NAACP President Kweisi Mfume said Bush should push for the removal because it's the morally right thing to do - not because the civil rights group may organize a tourism boycott on Texas similar to one in South Carolina.

''I would hope the governor does not need the NAACP to appeal to him, but that his heart would appeal to him,'' Mfume said. ''The intolerance the flag represents should not be condoned in any public building.''

Mfume spoke Friday at a regional conference of the National Association for the Advancement of Colored People in Fort Worth.

Gary Bledsoe, president of the Texas chapter of the NAACP, on Friday reissued his call for Bush to remove the Texas plaque, calling it ''a symbol of racism, division, and hatred.''

Bush, the presumptive GOP presidential nominee, has said he is studying the request. When asked in South Carolina about that state's flying of the Confederate flag from the state Capitol, Bush said voters should decide the issue.

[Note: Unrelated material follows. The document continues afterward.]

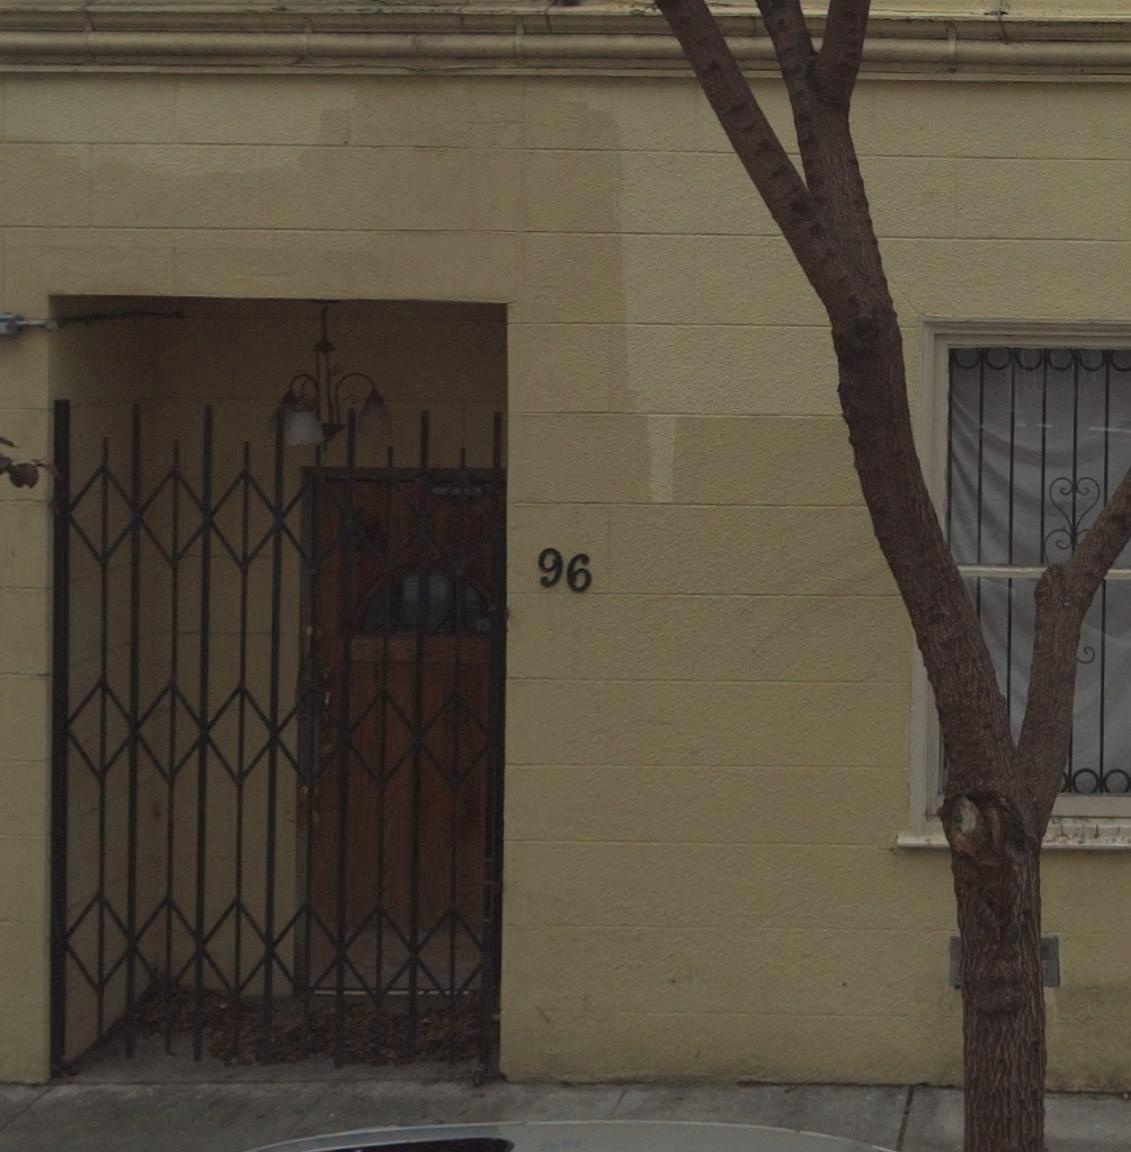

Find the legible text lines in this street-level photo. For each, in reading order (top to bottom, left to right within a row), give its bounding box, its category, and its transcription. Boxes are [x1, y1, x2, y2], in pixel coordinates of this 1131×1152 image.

[536, 545, 594, 596] StreetNumber: 96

A spokeswoman for Bush's office did not return messages seeking comment Friday.

Since the NAACP called for an economic boycott of South Carolina in January, 92 organizations have withdrawn from regional and district meetings that were scheduled to be held there, Mfume said.

He said South Carolina will set the stage for how other states deal with the flag issue.

''If we are successful in South Carolina, more states will be inclined to do the same thing,'' Mfume said.

The NAACP and others contend the flag stands for racism and slavery, while supporters say it honors their Southern heritage. South Carolina is the only state that flies the flag from its statehouse.

In Texas, the image of the Confederate flag is on a plaque in the entryway to the building that houses the state's two top courts - the Supreme Court and the Court of Criminal Appeals. The plaque also quotes Confederate Gen. Robert E. Lee. Another plaque includes the seal of the Confederacy.